Text passage
• • • • •

Tyne: I’m sure Ming engineered it to be this way, but when you first read those kid scenes, you’re taken so much by the humor and by the chaos of it all. I think something myself and the actors really discovered is that we’re watching these particular episodes for a reason. So we asked the Passover question a lot: “Why is this night different from all other nights? Why are we watching this particular episode?” And what I was so moved by is that Kyeoung, our lead character, starts the scene in one place and she always ends somewhere completely different. And those scenes, no matter how familiar they are to people, are pivotal moments in her life. So the thing I was struck by and that just kept deepening was that there’s a very precise structure and there’s a very powerful reason why we’re watching these episodes of this young girl’s life. In every scene she is irreparably changed.
One of the things that felt unusual to me about this piece and that I hadn’t seen much of on stage before, had to do with the way the female relationships are portrayed, particularly as they pertain to sex. It felt like they complicated the narrative of women being mean to other women, since that behavior often stems from cultural and societal influences. How did you develop that aspect of it?
Ming: The mean girls trope is the thing that I feel like we see so often, and I am upset when I would hear people say things like, “That’s just how women are,” or “That’s how girls treat one another,” instead of actually examining the reasons why. I would hear people basically say that that’s just in female nature, and I was like, “That’s not true at all.” It’s actually because of society and the societal kind of pressure that forces us to behave in certain ways. It became very important to me to not only hold up the trope of mean girls so that we can see it, but then to deconstruct it and point arrows to the other things that are causing this competition or animosity. I don’t think it’s that we’re born to tear one another down. I think it’s a survival mechanism.

• • • • •

Entries taken from a collection:
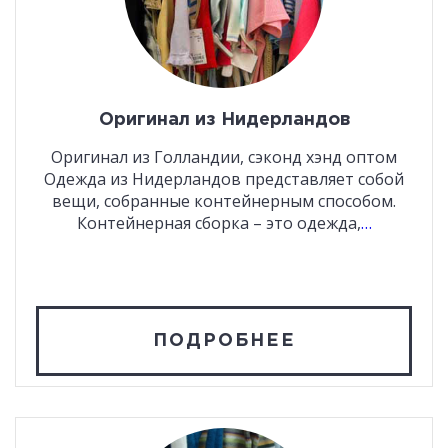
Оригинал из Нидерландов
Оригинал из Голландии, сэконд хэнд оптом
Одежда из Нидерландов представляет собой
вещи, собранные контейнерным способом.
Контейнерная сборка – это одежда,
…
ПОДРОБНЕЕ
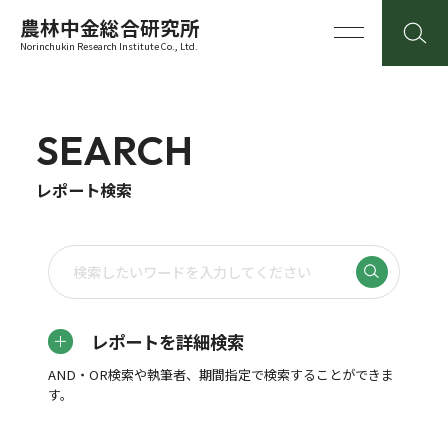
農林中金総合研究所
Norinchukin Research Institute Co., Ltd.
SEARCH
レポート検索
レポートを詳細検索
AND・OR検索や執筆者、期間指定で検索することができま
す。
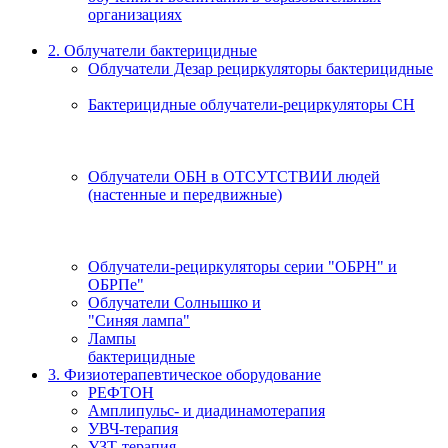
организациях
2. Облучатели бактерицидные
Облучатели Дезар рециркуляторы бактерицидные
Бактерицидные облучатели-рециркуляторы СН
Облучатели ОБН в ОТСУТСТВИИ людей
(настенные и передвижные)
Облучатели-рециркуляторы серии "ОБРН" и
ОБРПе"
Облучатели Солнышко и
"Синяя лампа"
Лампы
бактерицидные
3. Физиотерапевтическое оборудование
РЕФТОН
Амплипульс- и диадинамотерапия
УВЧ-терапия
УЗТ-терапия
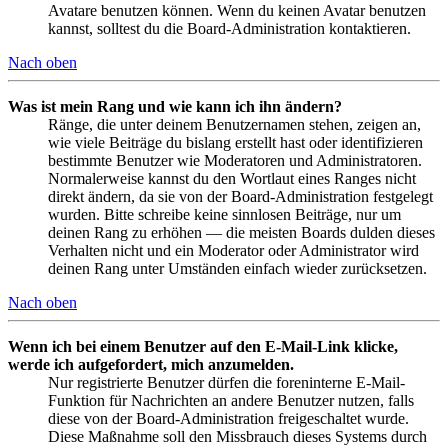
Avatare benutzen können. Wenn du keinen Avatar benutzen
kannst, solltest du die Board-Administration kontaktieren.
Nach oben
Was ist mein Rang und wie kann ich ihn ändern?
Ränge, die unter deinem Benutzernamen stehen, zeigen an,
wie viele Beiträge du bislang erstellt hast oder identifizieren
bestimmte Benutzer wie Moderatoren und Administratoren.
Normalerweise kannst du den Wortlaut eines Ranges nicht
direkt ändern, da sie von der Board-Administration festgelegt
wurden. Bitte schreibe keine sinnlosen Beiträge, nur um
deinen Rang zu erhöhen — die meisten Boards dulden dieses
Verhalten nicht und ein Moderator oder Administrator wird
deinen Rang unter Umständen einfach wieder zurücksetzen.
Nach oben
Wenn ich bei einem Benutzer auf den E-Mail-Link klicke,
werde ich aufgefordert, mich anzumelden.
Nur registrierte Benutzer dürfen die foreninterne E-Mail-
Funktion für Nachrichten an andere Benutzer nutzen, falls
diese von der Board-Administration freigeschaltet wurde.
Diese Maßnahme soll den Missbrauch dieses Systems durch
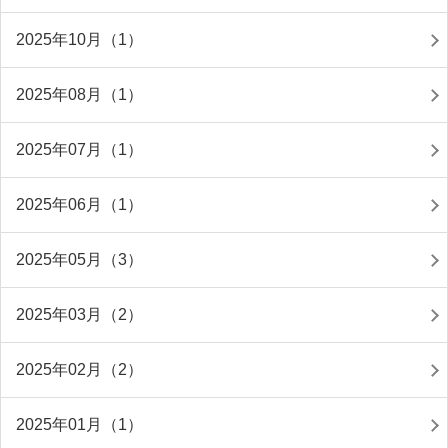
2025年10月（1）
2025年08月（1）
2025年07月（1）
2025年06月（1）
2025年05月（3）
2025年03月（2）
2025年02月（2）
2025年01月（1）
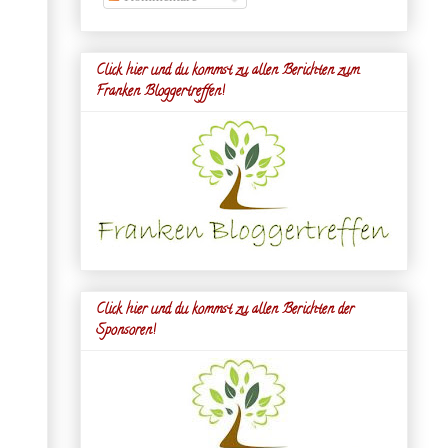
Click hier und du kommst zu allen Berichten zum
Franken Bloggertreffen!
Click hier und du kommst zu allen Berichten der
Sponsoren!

• • • • •

Assigned task
Swap "narrative" for "story" and write out the interview from "One of the things" to "aspect of it?".

Result of the exercise
One of the things that felt unusual to me about this piece and that I hadn’t seen much of on stage before, had to do with the way the female relationships are portrayed, particularly as they pertain to sex. It felt like they complicated the story of women being mean to other women, since that behavior often stems from cultural and societal influences. How did you develop that aspect of it?